Nordson holds the cleaner structural position, with growth as the main driver and valuation adding further support. The Berkeley still has the edge on valuation, which keeps the comparison from looking entirely one-sided. On the market side, Nordson is in better shape — its trend is intact while The Berkeley's trend has broken down. That puts structure and market broadly in agreement — Nordson's lead looks more confirmed than conflicted.
The comparison is based on similar long-term financial trajectories, not sector labels.
The comparison is mainly decided in growth, with the rest of the profile carrying less weight. Nordson Corporation leads by 12 points on the overall comparison score.
This pair is matched through long-term financial trajectory similarity within the selected peer universe.
A moderate similarity means the pair is structurally comparable, but not a near-twin trajectory match.
The clearest structural overlap shows up in margin consistency and revenue growth trajectory.
Scores reflect position relative to comparable companies with similar long-term financial trajectories.
The clearest separation appears in growth.
Left means cheaper relative valuation. Higher means stronger structure.
Nordson Corporation still looks cheaper, even though The Berkeley Group Holdings plc remains structurally stronger.
Valuation position uses peer-relative PE percentile (idx_pct_pe) where available.
One company is still expanding while the other is contracting, which creates a very wide growth split.
Absolute pricing still looks more supportive for The Berkeley, with a forward P/E that is 11.7 turns lower there.
The growth lead is clear, but pricing and valuation still pull in the other direction — the result holds, but not without friction.
Break down the BKG.L vs NDSN comparison across all dimensions with the full interactive tool.
Explore how BKG.L and NDSN each compare against other companies in their peer groups.
Rule-based, descriptive analysis only. Derived from peer percentile dimensions. Not investment advice. Peer groups are determined algorithmically based on structural similarity — not by sector classification alone.
AssetNext scores reflect each company's structural position within its functional peer group — not a ranking against all stocks simultaneously. Peers are identified by similarity across eight financial dimensions, including revenue growth trajectory, margin structure, capital intensity, and earnings stability. A score of 75 means the company ranks in the top quartile within its own peer group, not the entire market.

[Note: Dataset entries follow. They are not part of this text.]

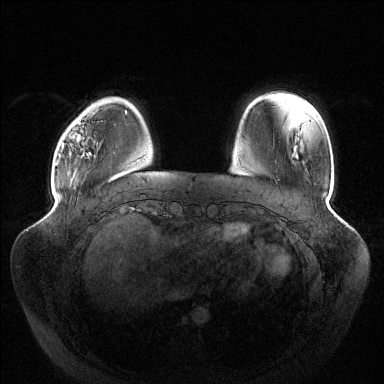
Breast MRI (dynamic contrast-enhanced), one axial slice. Slice 27 of 144 in the series (ordered by position). Dynamic contrast-enhanced series, time point 2 of 6 at this slice position (early post-contrast). 1.5 T. TE 1.5 ms, TR 4.6 ms. 1.2 mm slice thickness. 384 × 384 image matrix, field of view 430 × 430 mm. Female patient.
Structures marked on this image (semi-automatically segmented with operator editing):
- enhancing-tissue mask used for the functional tumour volume (all voxels passing the contrast-enhancement thresholds inside the analysis volume; usually the tumour): box from (x=57, y=121) to (x=91, y=164) px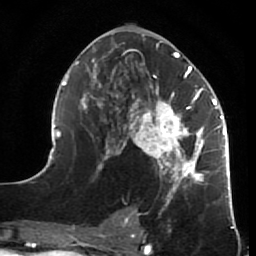
Breast MRI (dynamic contrast-enhanced), one axial slice. Position 33 of 64 along the scan axis. Cropped to one breast. Dynamic contrast-enhanced series, time point 2 of 7 at this slice position (early post-contrast). 1.5 T. TE 2.6 ms, TR 5.9 ms. 2.5 mm slice thickness. 256 × 256 image matrix. Female patient.
Outlined on this slice (semi-automatically segmented with operator editing):
- enhancing-tissue mask used for the functional tumour volume (all voxels passing the contrast-enhancement thresholds inside the analysis volume; usually the tumour): bounding box <44,34,231,214> (left, top, right, bottom; pixels)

Four dimension scores drive the overall peer score: Growth (revenue trajectory and expansion dynamics), Quality (margin structure and capital efficiency), Valuation (peer-relative pricing on standard multiples), and Stability (earnings consistency and financial predictability). Each dimension is scored 0–100 relative to the peer group, then combined into an overall peer score using equal weighting.
Scores are recalculated periodically as underlying financial data is updated. All analysis is descriptive and rule-based — AssetNext describes structural realities and never issues buy, sell or hold recommendations.